The treehouse Microraptor lived during the early Cretaceous, and specimens have been found in what is now northeastern China. The fossil-rich area is called the Jehol Biota, and its well kept treasures are a great resource for understanding nuances of dinosaur anatomy, as well as details about the ecological niches of various animals.
Microraptor is believed to have lived in trees, gliding through the Cretaceous Woods in search of bits both on branches and on the ground. The recently studied specimen is the holotype, meaning it was first of its kind to be found and named. It has only recently been revisited after its discovery in 2000. The new analysis revealed the foot of a mammal – a seemingly unprecedented one find.
The researchers were unable to identify the special mammal species, but the foot keep inside Microraptor Allowed to understand its ecological niche and of course its predators.
“Gut contents are an amazing snapshot of the diet of fossil animals, but they are so rare that it can be difficult to figure out whether the preserved ‘last meal’ represents the animal’s normal diet or a weird, one-off event that changed its luck. had fossilized,” Stephanie Drumheller-Horton, a paleontologist at the University of Tennessee, Knoxville, who was not affiliated with the recent paper, said in an email to Gizmodo.
“Microraptor is becoming a very interesting exception to that rule, with several beautifully fossilized specimens preserving different ‘last meals’,” Drumheller-Horton added. “Taken together, the authors make a compelling argument that this little theropod was not a particularly picky eater, eating a variety of small animals in its environment.”
The foot of the mammal apparently did not belong to a distant human ancestor; the team said it had similarities to the morphologies of Sinodelphys, Yanoconodonand Eomaiaall ancient species of early mammals that looked something like opossums or rodents.
The foot belonged to a mouse-sized animal.
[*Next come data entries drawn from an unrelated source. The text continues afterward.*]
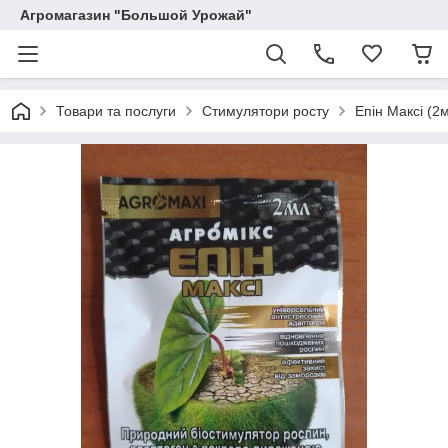
Агромагазин "Большой Урожай"
Товари та послуги
Стимулятори росту
Епін Максі (2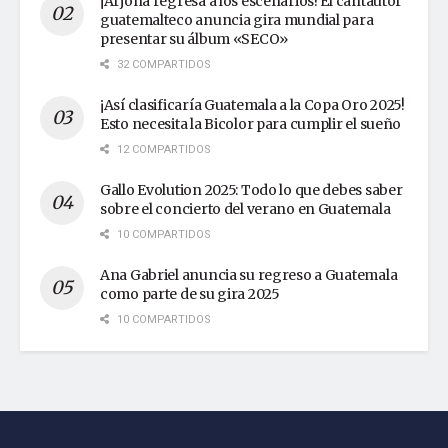
¡Arjona regresa a los escenarios! El cantautor
guatemalteco anuncia gira mundial para
presentar su álbum «SECO»
32 COMPARTIDOS
¡Así clasificaría Guatemala a la Copa Oro 2025!
Esto necesita la Bicolor para cumplir el sueño
12 COMPARTIDOS
Gallo Evolution 2025: Todo lo que debes saber
sobre el concierto del verano en Guatemala
10 COMPARTIDOS
Ana Gabriel anuncia su regreso a Guatemala
como parte de su gira 2025
10 COMPARTIDOS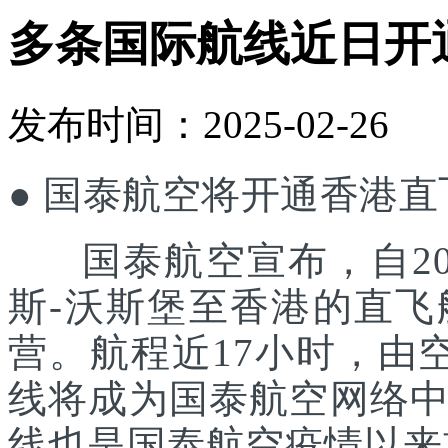
多条国际航线近日开
发布时间：2025-02-26
● 国泰航空将开通香港
国泰航空宣布，自202
斯-沃斯堡至香港的直
营。航程近17小时，由空中
线将成为国泰航空网络
线也是国泰航空疫情以来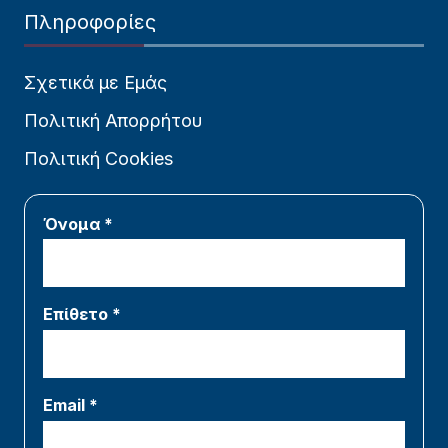
Πληροφορίες
Σχετικά με Εμάς
Πολιτική Απορρήτου
Πολιτική Cookies
Όνομα *
Επίθετο *
Email *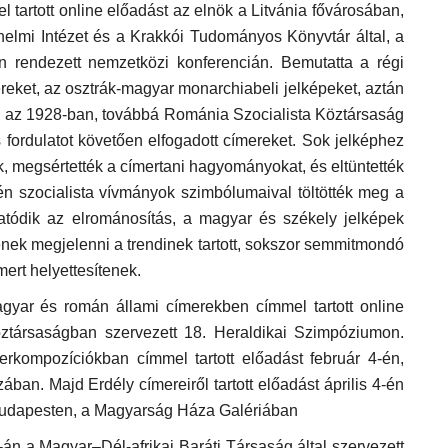
l tartott online előadást az elnök a Litvánia fővárosában,
nelmi Intézet és a Krakkói Tudományos Könyvtár által, a
 rendezett nemzetközi konferencián. Bemutatta a régi
reket, az osztrák-magyar monarchiabeli jelképeket, aztán
 az 1928-ban, továbbá Románia Szocialista Köztársaság
 fordulatot követően elfogadott címereket. Sok jelképhez
k, megsértették a címertani hagyományokat, és eltüntették
n szocialista vívmányok szimbólumaival töltötték meg a
tatódik az elrománosítás, a magyar és székely jelképek
denek megjelenni a trendinek tartott, sokszor semmitmondó
ert helyettesítenek.
gyar és román állami címerekben címmel tartott online
öztársaságban szervezett 18. Heraldikai Szimpóziumon.
rkompozíciókban címmel tartott előadást február 4-én,
n. Majd Erdély címereiről tartott előadást április 4-én
udapesten, a Magyarság Háza Galériában
30-án a Magyar–Dél-afrikai Baráti Társaság által szervezett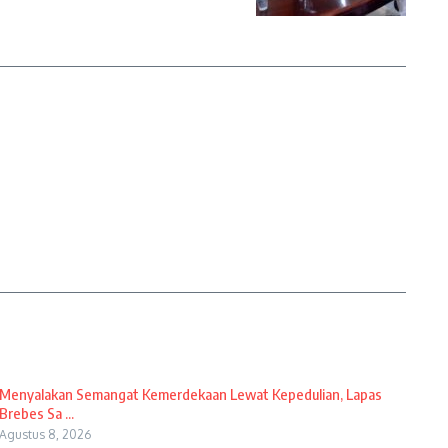
Menyalakan Semangat Kemerdekaan Lewat Kepedulian, Lapas
Brebes Sa ...
Agustus 8, 2026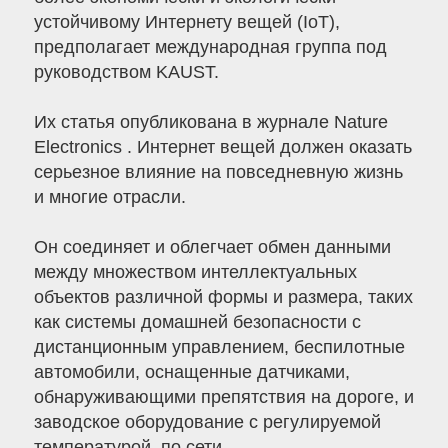
устойчивому Интернету вещей (IoT),
предполагает международная группа под
руководством KAUST.
Их статья опубликована в журнале Nature
Electronics . Интернет вещей должен оказать
серьезное влияние на повседневную жизнь
и многие отрасли.
Он соединяет и облегчает обмен данными
между множеством интеллектуальных
объектов различной формы и размера, таких
как системы домашней безопасности с
дистанционным управлением, беспилотные
автомобили, оснащенные датчиками,
обнаруживающими препятствия на дороге, и
заводское оборудование с регулируемой
температурой, по сети.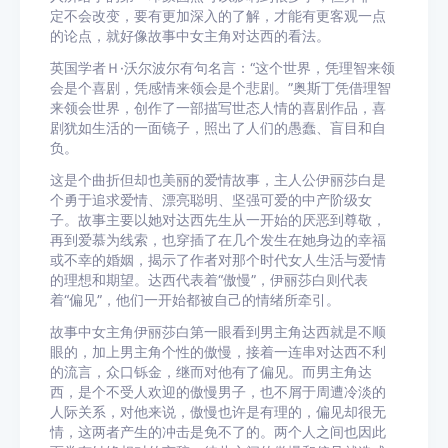
定不会改变，要有更加深入的了解，才能有更客观一点
的论点，就好像故事中女主角对达西的看法。
英国学者Ｈ·沃尔波尔有句名言：“这个世界，凭理智来领
会是个喜剧，凭感情来领会是个悲剧。”奥斯丁凭借理智
来领会世界，创作了一部描写世态人情的喜剧作品，喜
剧犹如生活的一面镜子，照出了人们的愚蠢、盲目和自
负。
这是个曲折但却也美丽的爱情故事，主人公伊丽莎白是
个勇于追求爱情、漂亮聪明、坚强可爱的中产阶级女
子。故事主要以她对达西先生从一开始的厌恶到尊敬，
再到爱慕为线索，也穿插了在几个发生在她身边的幸福
或不幸的婚姻，揭示了作者对那个时代女人生活与爱情
的理想和期望。达西代表着“傲慢”，伊丽莎白则代表
着“偏见”，他们一开始都被自己的情绪所牵引。
故事中女主角伊丽莎白第一眼看到男主角达西就是不顺
眼的，加上男主角个性的傲慢，接着一连串对达西不利
的流言，众口铄金，继而对他有了偏见。而男主角达
西，是个不受人欢迎的傲慢男子，也不屑于周遭冷淡的
人际关系，对他来说，傲慢也许是有理的，偏见却很无
情，这两者产生的冲击是免不了的。两个人之间也因此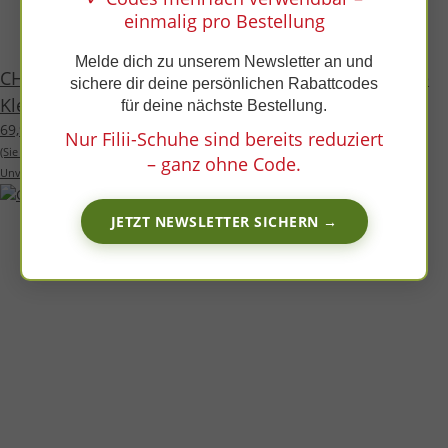
x
einmalig pro Bestellung
Melde dich zu unserem Newsletter an und
CHAMELIION Halbschuh khaki nappa leather fleece
sichere dir deine persönlichen Rabattcodes
Klettverschluss Weite/W
für deine nächste Bestellung.
69,99 €
*
Nur Filii-Schuhe sind bereits reduziert
(Sie sparen
18%
, also
15,00 €
)
– ganz ohne Code.
Unverbindliche Preisempfehlung des Herstellers:
84,99 €
JETZT NEWSLETTER SICHERN →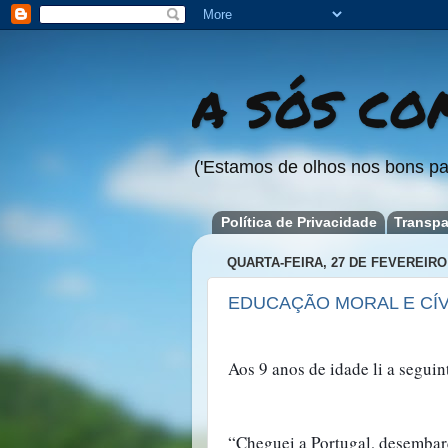
A SÓS COM
('Estamos de olhos nos bons pa
Política de Privacidade
Transpa
QUARTA-FEIRA, 27 DE FEVEREIRO
EDUCAÇÃO MORAL E CÍV
Aos 9 anos de idade li a segui
“Cheguei a Portugal, desembarq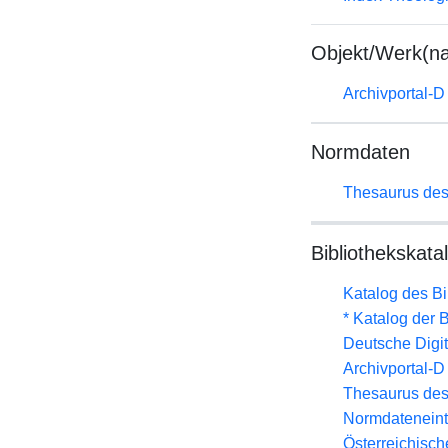
Objekt/Werk(n
Archivportal-
Normdaten
Thesaurus des
Bibliothekskata
Katalog des B
* Katalog der
Deutsche Digit
Archivportal-
Thesaurus des
Normdateneint
Österreichisc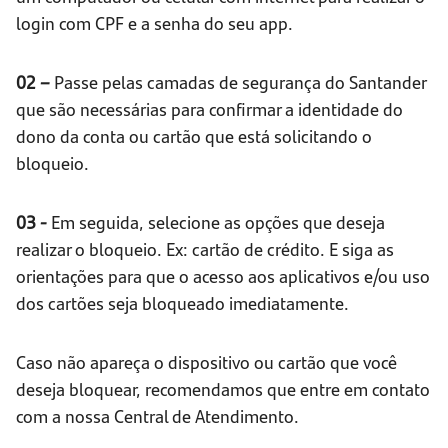
login com CPF e a senha do seu app.
02 –
Passe pelas camadas de segurança do Santander
que são necessárias para confirmar a identidade do
dono da conta ou cartão que está solicitando o
bloqueio.
03 -
Em seguida, selecione as opções que deseja
realizar o bloqueio. Ex: cartão de crédito. E siga as
orientações para que o acesso aos aplicativos e/ou uso
dos cartões seja bloqueado imediatamente.
Caso não apareça o dispositivo ou cartão que você
deseja bloquear, recomendamos que entre em contato
com a nossa Central de Atendimento.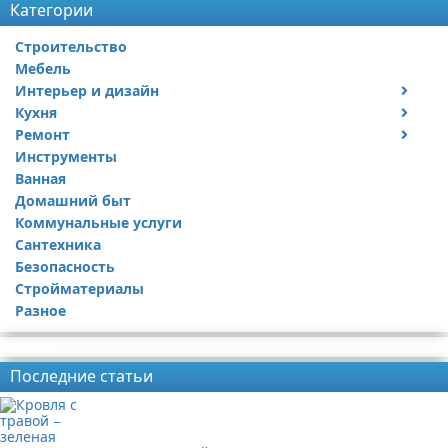
Категории
Строительство
Мебель
Интерьер и дизайн
Кухня
Дизайн дачи
Ремонт
Дизайн квартиры
Посуда
Инструменты
Ремонт дачи
Ванная
Ремонт квартиры
Домашний быт
Коммунальные услуги
Сантехника
Безопасность
Стройматериалы
Разное
Реклама
Последние статьи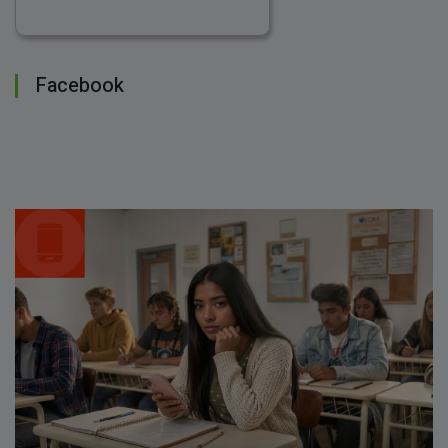
Facebook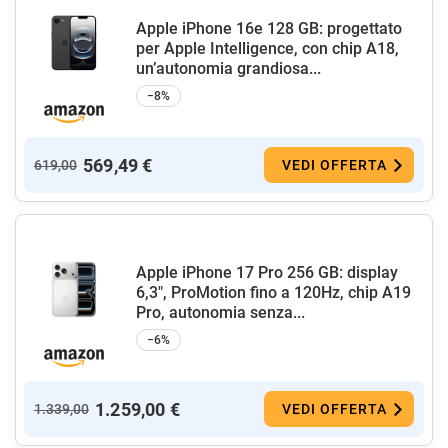
Apple iPhone 16e 128 GB: progettato
per Apple Intelligence, con chip A18,
un’autonomia grandiosa...
−8%
569,49 €
619,00
VEDI OFFERTA
Apple iPhone 17 Pro 256 GB: display
6,3", ProMotion fino a 120Hz, chip A19
Pro, autonomia senza...
−6%
1.259,00 €
1.339,00
VEDI OFFERTA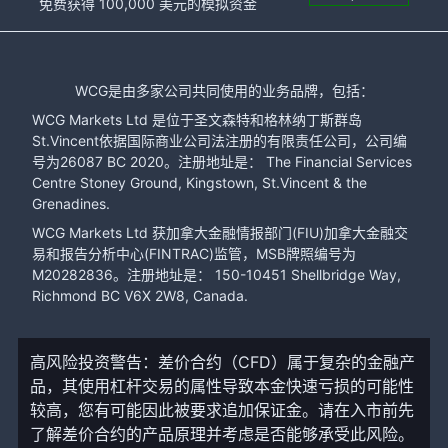
免费获得 100,000 美元的模拟资金
WCG是由多家公司共同使用的业务品牌，包括：
WCG Markets Ltd 是位于圣文森特和格林纳丁斯群岛
St.Vincent依据国际商业公司法注册的有限责任公司，公司编
号为26087 BC 2020。注册地址是： The Financial Services
Centre Stoney Ground, Kingstown, St.Vincent & the
Grenadines.
WCG Markets Ltd 获加拿大金融情报部门(FIU)加拿大金融交
易和报告分析中心(FINTRAC)监管，MSB牌照编号为
M20282836。注册地址是： 150-10451 Shellbridge Way,
Richmond BC V6X 2W8, Canada.
高风险投资警告：差价合约（CFD）属于复杂的金融产
品，其使用杠杆交易的属性导致本金快速亏损的可能性
较高，您有可能因此被要求追加保证金。请在入市前先
了解差价合约的产品原理并考虑是否能够承受此风险。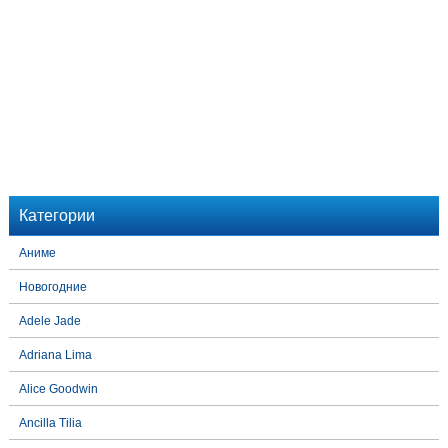
Категории
Аниме
Новогодние
Adele Jade
Adriana Lima
Alice Goodwin
Ancilla Tilia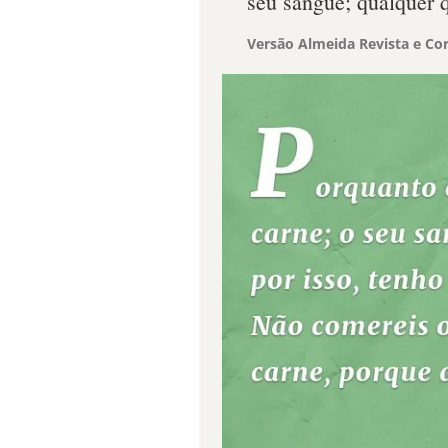
seu sangue; qualquer 
Versão Almeida Revista e Cor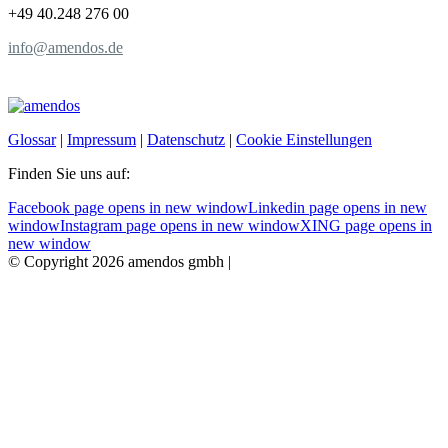
+49 40.248 276 00
info@amendos.de
Glossar
|
Impressum
|
Datenschutz
|
Cookie Einstellungen
Finden Sie uns auf:
Facebook page opens in new window
Linkedin page opens in new
window
Instagram page opens in new window
XING page opens in
new window
© Copyright 2026 amendos gmbh |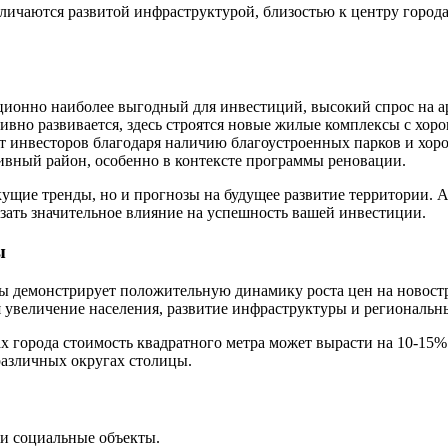
ичаются развитой инфраструктурой, близостью к центру город
ционно наиболее выгодный для инвестиций, высокий спрос на а
ивно развивается, здесь строятся новые жилые комплексы с хо
т инвесторов благодаря наличию благоустроенных парков и хор
ивный район, особенно в контексте программы реновации.
кущие тренды, но и прогнозы на будущее развитие территории.
азать значительное влияние на успешность вашей инвестиции.
ы
ы демонстрирует положительную динамику роста цен на новос
я увеличение населения, развитие инфраструктуры и региональн
х города стоимость квадратного метра может вырасти на 10-15%
различных округах столицы.
и социальные объекты.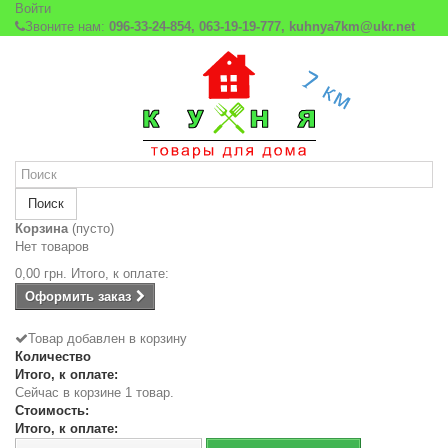
Войти
Звоните нам:
096-33-24-854, 063-19-19-777, kuhnya7km@ukr.net
Поиск
Корзина
(пусто)
Нет товаров
0,00 грн.
Итого, к оплате:
Оформить заказ
Товар добавлен в корзину
Количество
Итого, к оплате:
Сейчас в корзине 1 товар.
Стоимость:
Итого, к оплате:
The team’s analysis found the crittis would not have been a good climber – an indication that Microraptor may have occasionally dived to the forest floor to feed.
“The foot appears to be completely intact and has therefore been swallowed whole. How much of the mammal was ingested is not known,” Larsson said. “However, there were several other unidentified bones around the foot in the ribcage, so I suspect more of that mammal may have been consumed.”
The researchers could not determine whether the animal was hunted and killed or if the feathered dinosaur had have been cleaned up body.
Given how lucky paleontologists have been with the Jehol Biota thus far, it may only be a matter of time before another meal-laden specimen offers further insight into the Cretaceous food scene.